To paraphrase the great trader WD Gann, be bullish in a bull market, and bearish in a bear market. In other words, go with the flow. Don’t try and swim upstream…don’t fight the trend.
It took me a while to realise the wisdom of this saying. I believed the value of my opinion held more weight than that of the market. What hubris!
I now know that what I think is irrelevant. It’s what the market thinks that is important.
And while I’ve been warning about a coming correction lately (purely because probability suggests we’re due for one) I’m not overly bearish. The market isn’t going to collapse from here.
But if you’re swayed by the bearish argument, there is plenty of fodder out there for you. Unfortunately, believing the bearish spin will lead you into making the wrong decisions when a correction does hit.
The latest (at least that I’ve seen) is from the London Telegraph journo Ambrose Evans-Pritchard. He’s dramatically bearish most of the time. And his latest offering is no different:
‘The world financial system is as dangerously stretched today as it was at the peak of the last bubble but this time the authorities are caught in a “policy trap” with few defences left, a veteran central banker has warned.
‘Nine years of emergency money has had a string of perverse effects and lured emerging markets into debt dependency, without addressing the structural causes of the global disorder.
‘“All the market indicators right now look very similar to what we saw before the Lehman crisis, but the lesson has somehow been forgotten,” said William White, the Swiss-based head of the OECD’s review board and ex-chief economist for the Bank for International Settlements.’
Jeez…time to sell, huh?
But hang on…‘all the market indicators right now look very similar to what we saw before the Lehman crisis’. Really?
The global economy is doing just fine
There is no global real estate bubble now, as was the case back in 2007. There is no mass securitisation of property assets, which were sold to investors as low risk, high yielding bond-like investments.

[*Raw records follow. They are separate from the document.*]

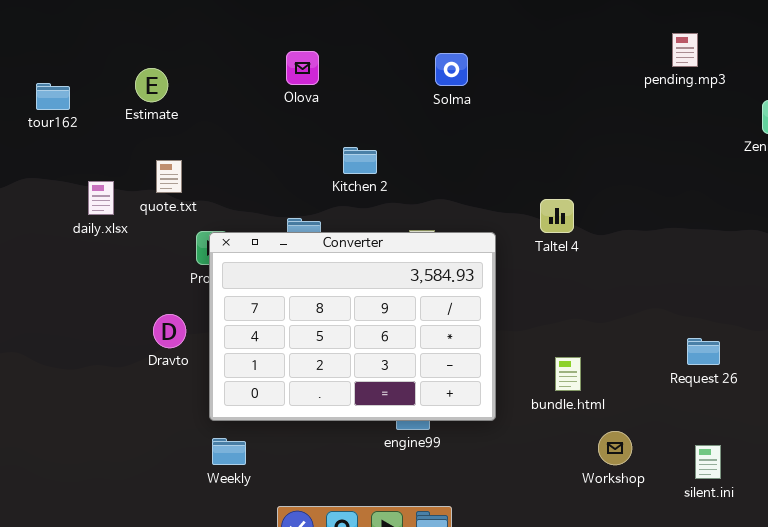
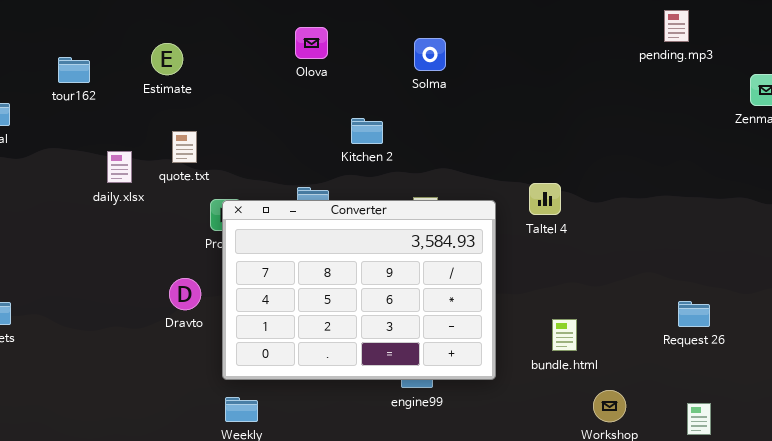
Solma: [435,53,468,86] -> [414,38,446,71], moved
Taltel 4: [540,199,574,233] -> [529,183,561,215], moved

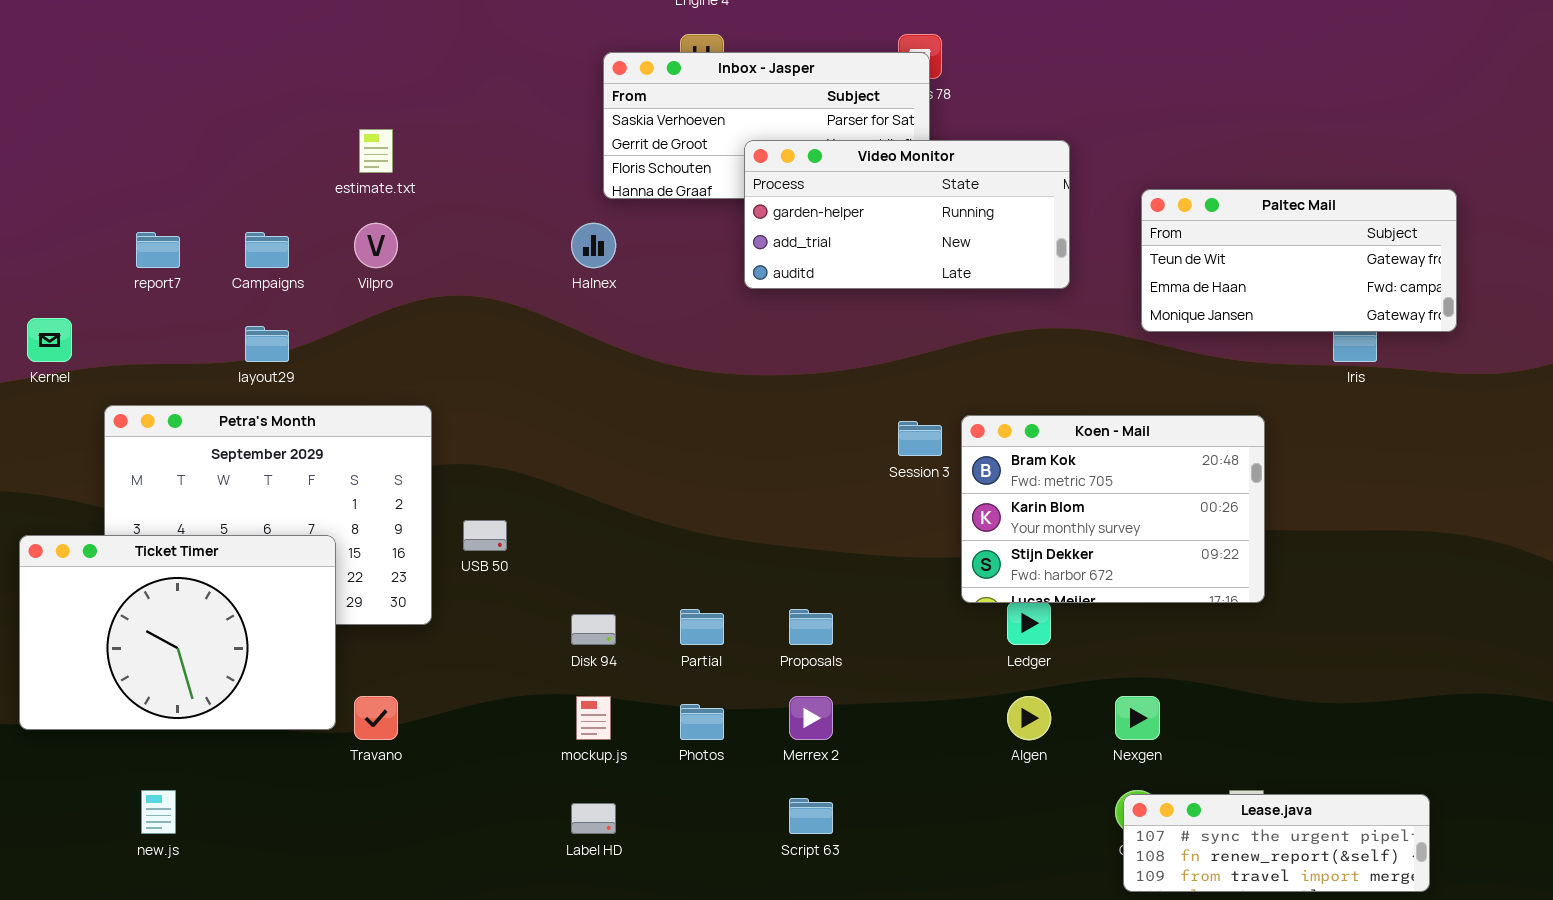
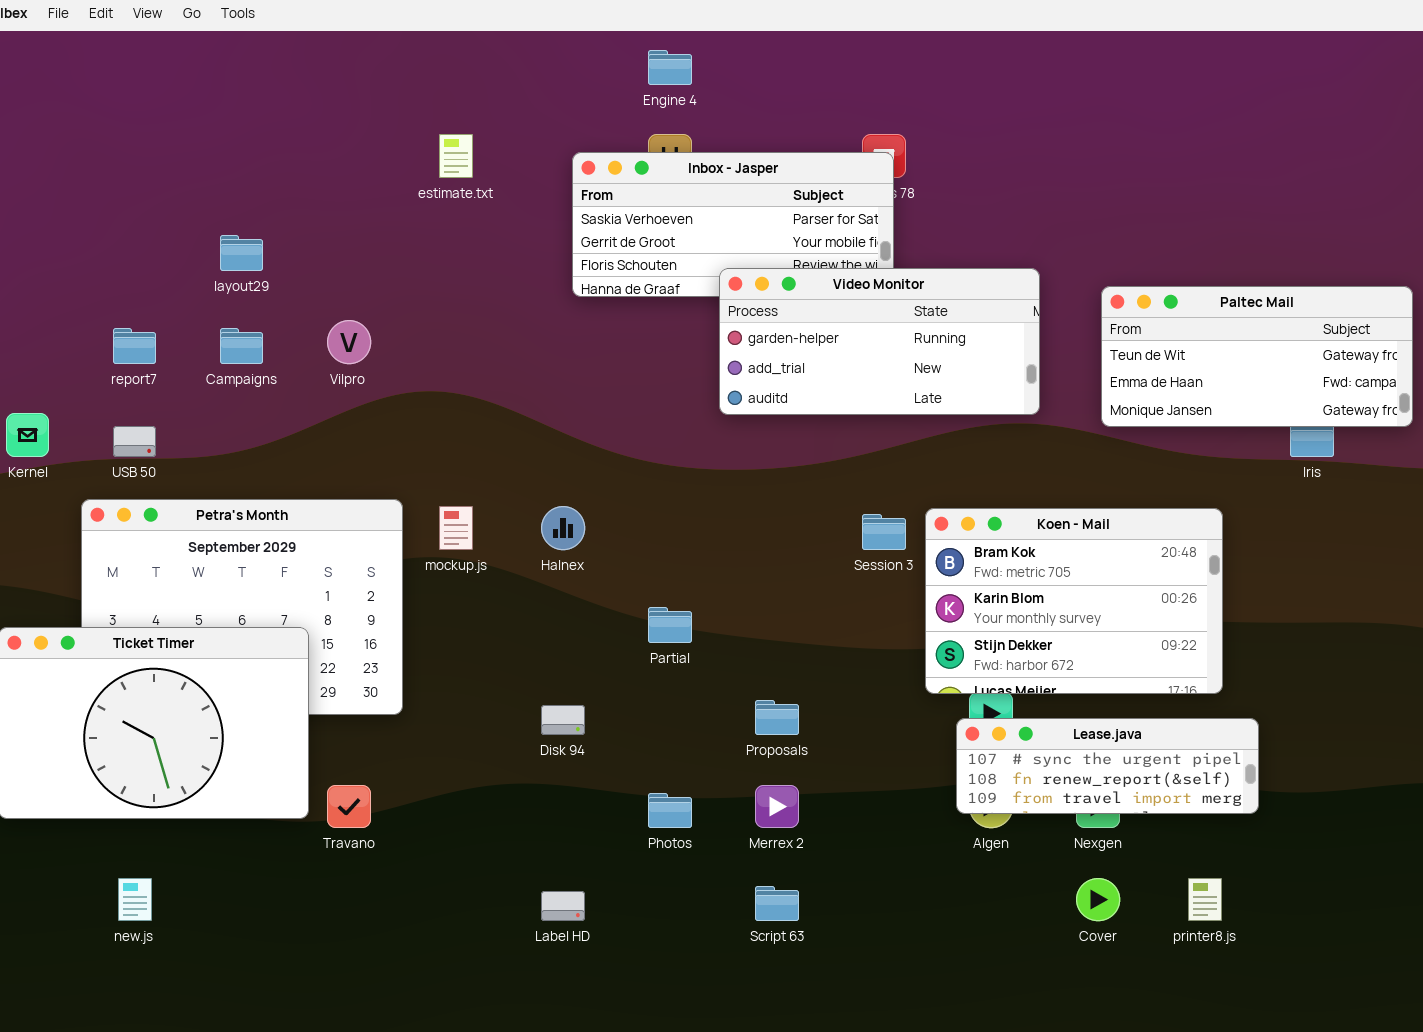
estimate.txt: [359,129,393,173] -> [439,134,473,178], moved
Video Monitor: [744,140,1070,289] -> [719,268,1040,415], moved
Halnex: [571,223,616,268] -> [541,506,585,550], moved
layout29: [245,326,289,362] -> [220,235,263,271], moved
USB 50: [463,520,507,551] -> [113,426,156,457], moved
Partial: [680,609,724,645] -> [648,607,692,643], moved
mockup.js: [576,696,611,740] -> [439,506,473,550], moved
Lease.java: [1123,794,1430,892] -> [956,718,1259,814], moved

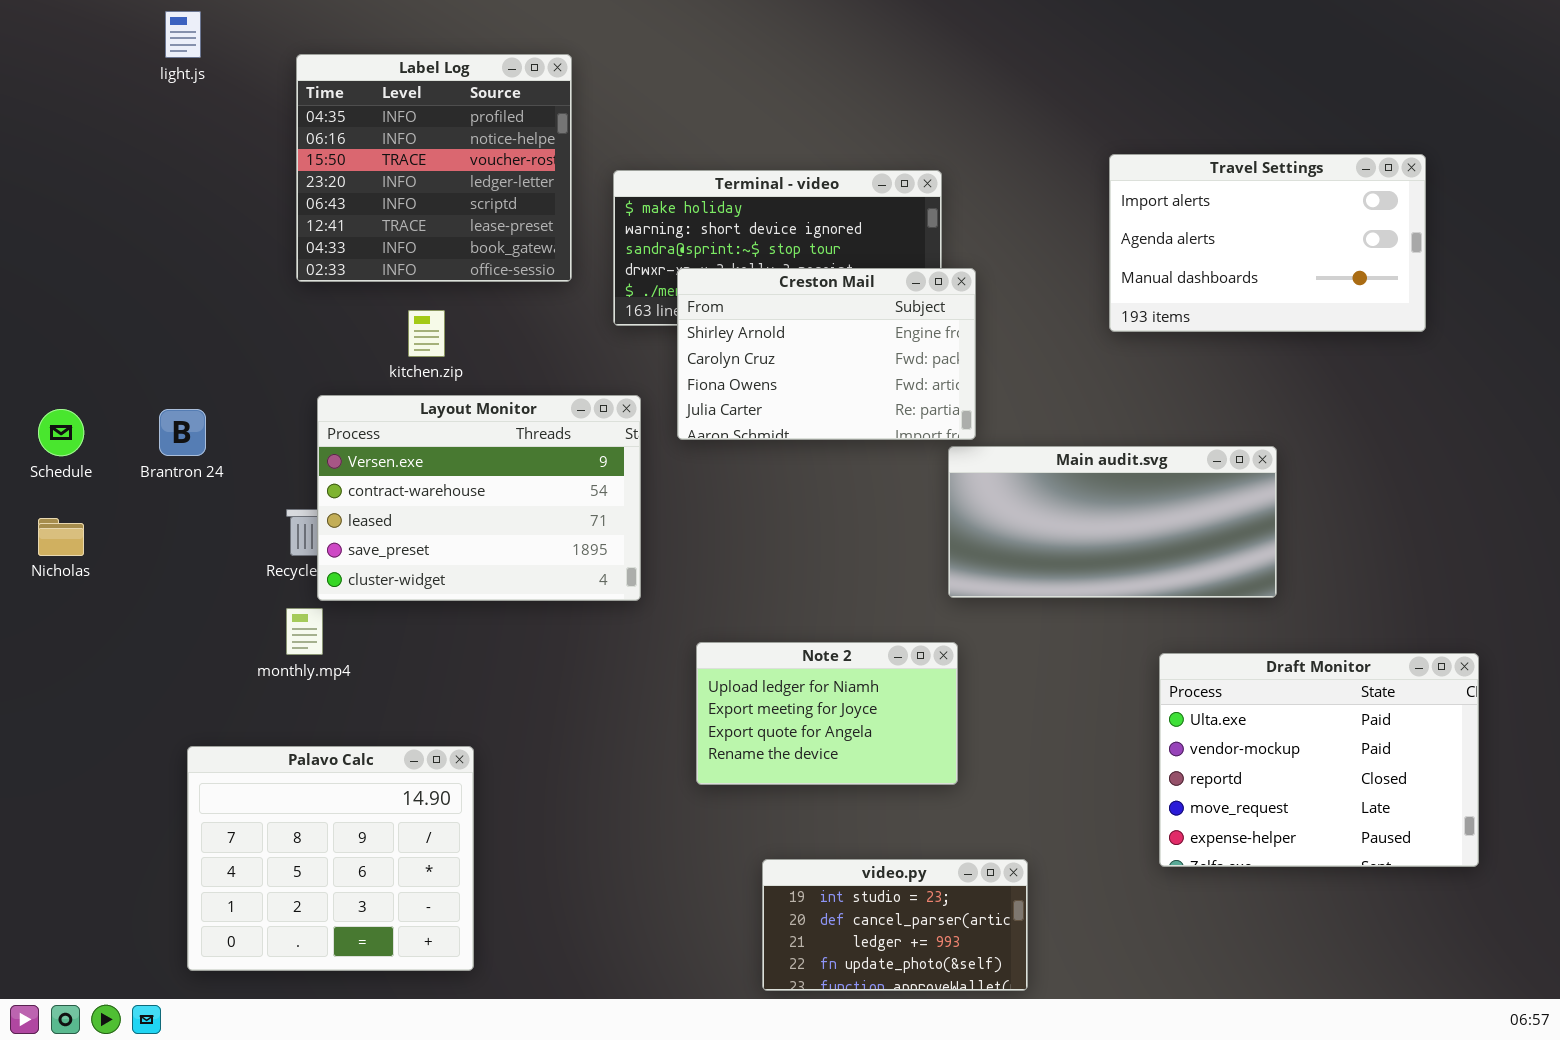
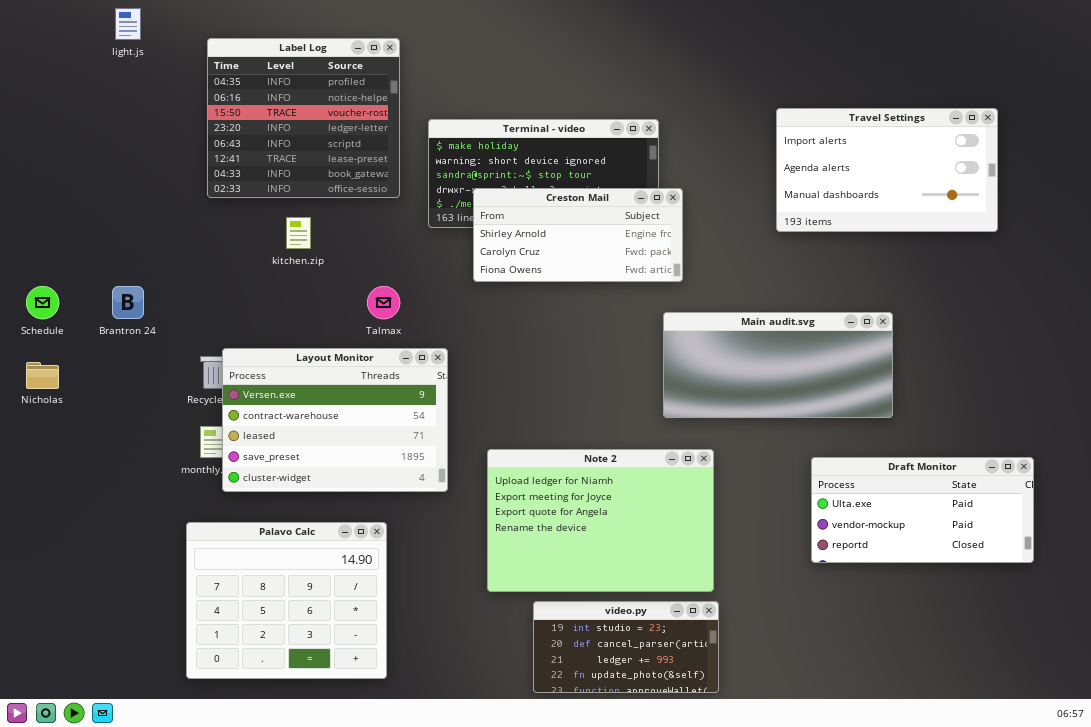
Creston Mail: [677,268,976,440] -> [473,188,683,282], resized
Layout Monitor: [317,395,641,601] -> [222,348,448,492], moved
Note 2: [696,642,958,785] -> [487,449,714,592], resized
Draft Monitor: [1159,653,1479,867] -> [811,457,1034,563], resized
Palavo Calc: [187,746,474,971] -> [186,522,387,679], moved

Property, in one form or another, makes up the majority of a banks’ balance sheet. When a property bubble bursts, it dangerously impairs the banking system. Credit and liquidity freeze. That’s when you get a ‘Lehman moment’, and a credit crisis.
As there is no global property bubble, it is highly unlikely that we’re heading towards another Lehman Moment.
I’m not saying there aren’t problems in the global economy. Years of artificial global bank stimulus have caused, and will cause, all sorts of distortions.
But to think that it will cause another deflationary global meltdown is playing the low probability game.
Look, no one knows what will happen in the future. You have to operate on probabilities. Thinking we will experience another global meltdown, simply because your experience of the previous one was so vivid, is a low probability play.
The article continues to give ‘evidence’ of 2007-like similarities:
‘Professor White said disturbing evidence of credit degradation is emerging almost daily. The latest is the disclosure that distressed UK construction group Carillion quietly raised £112m through German Schuldschein bonds. South African retailer Steinhoff also tapped this obscure market, borrowing €730m.’
That’s the evidence of credit degradation?
Companies go bust all the time. And when they’re in trouble, they will try to access the easiest money they can find.
But it’s hardly a reason to believe the whole credit system is freezing up.
The other thing to keep in mind is that the 2003–2008 boom was a boom in just about everything. It was a global credit boom. Commodities also had a massive run, which was great for Australia.
Where are commodities now, though?
Still trying to get up off the floor…
Take a look at the following chart. It shows the ishares GSCI Commodity Index Trust fund ETF [AMEX:GSG] since mid-2006. According to this index, commodity prices are still BELOW their 2009 nadir.
[Click to enlarge]
That doesn’t look anything like 2008.
But as we potentially move into an inflationary environment in the years ahead, this index could head much higher.
As I said, it’s all about probabilities. The way I see it, it’s more probable that we move into an inflationary environment in the next decade…not a deflationary one.
The early stages of inflation are good for stock markets and economies. It’s only when inflation gets out of hand that it starts to damage asset prices, as it did in the 1970s.
We’re a long way from that point.
US stocks are certainly due for a correction. And when that correction starts, there will be no shortage of bears telling you the bubble is popping.
But at that point, ask yourself if there really are major similarities to 2007/08. If you look at the situation without bias, you’ll find that there are not.